The Free Dictionary defines requirement as something demanded or imposed as an obligation. An enterprise is required by its customers to keep its products or services available or else they will go elsewhere to meet their needs. Regulators demand that enterprises conduct themselves in certain ways or else they will sanction them in prescribed ways. Management requires the employees to perform certain functions in prescribed ways or else they might face disciplinary action. Requirements come from every direction.
Most Architects are familiar with the requirements because requirements are necessary to define the functionality of the systems they build. I call these local requirements because they are requirements for the specific system being designed.

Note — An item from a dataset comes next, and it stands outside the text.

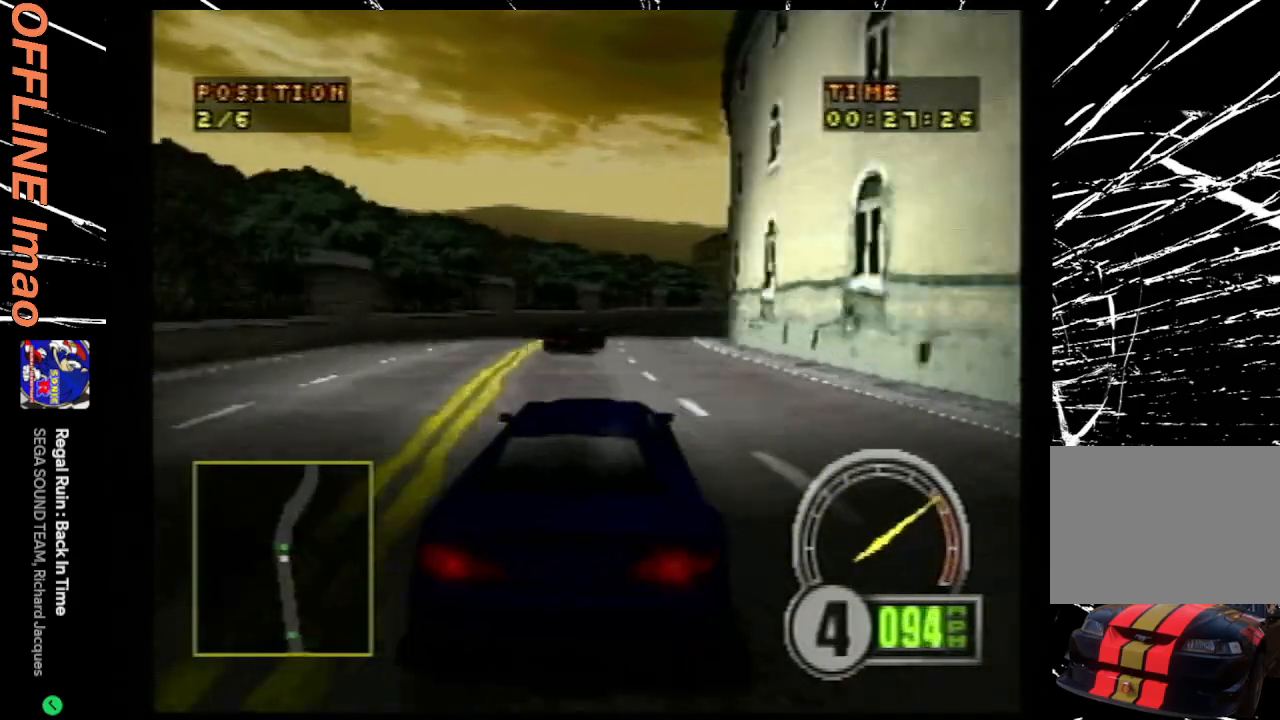
{"buttons": ["CROSS", "DPAD_RIGHT"], "events": [[267, "DPAD_RIGHT", "down"]]}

Local requirements are easy to gather and easy to track because they are a significant deliverable to the project at hand. The Project Sponsor will want all of his requirements met.

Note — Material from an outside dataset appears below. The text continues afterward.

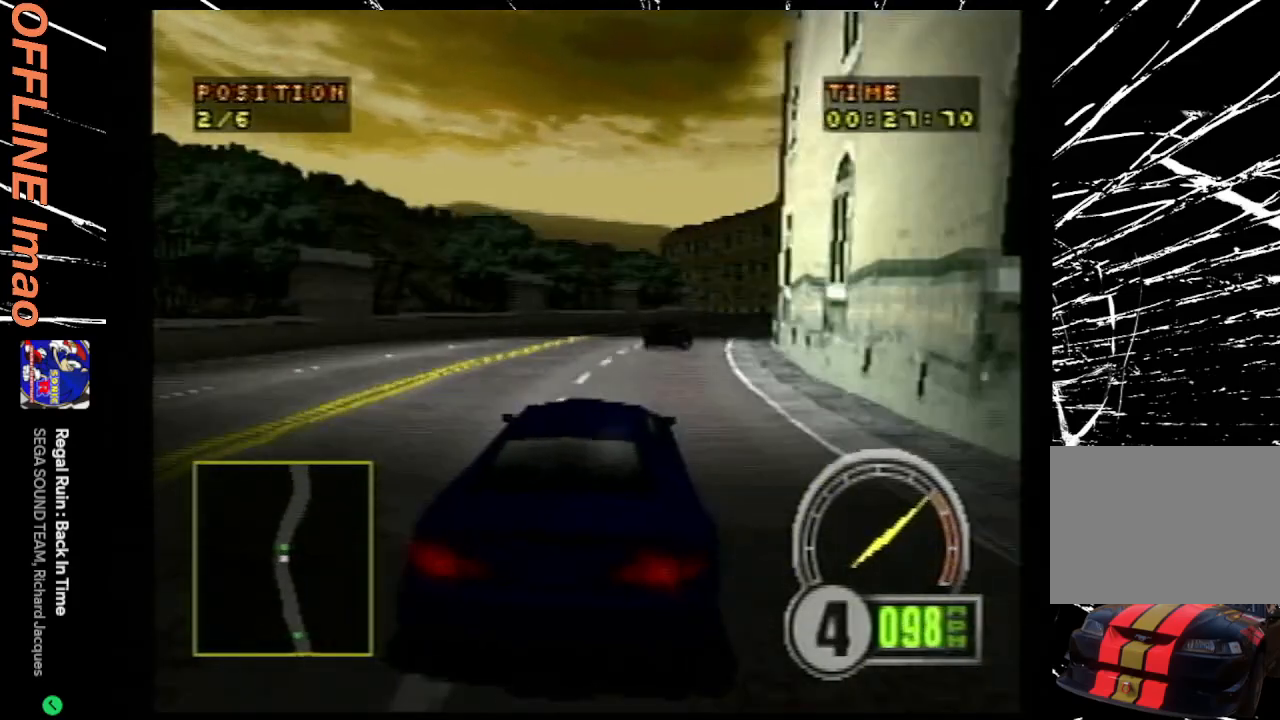
{"buttons": ["CROSS"], "events": [[300, "DPAD_RIGHT", "up"]]}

There is another set of requirements that are generally lost in the euphoria of the project process. I call these enterprise requirements because they are important to the overall enterprise. Unfortunately, they can actually serve to make the current project more difficult and more expensive. It is important to note that often times, enterprise requirements become refined into local requirements and that’s a good thing.
Requirements can be subtle or deliberate. All requirements are deliberately set forth by some constituency but they can be delivered very subtly. Local requirements are certainly deliberately set forth and delivered. They are the wants and needs of the person paying for the project. Enterprise requirements may not be so important to the Project Sponsor so they become more subtle.
Casting these concepts back into terms we have used previously: local requirements are generally about what we do (or want to do) and enterprise requirements are about what we’re supposed to do. Unless an enterprise has a mechanism for tracking those enterprise requirements, they can quickly fall out of focus to the people charged with implementing them.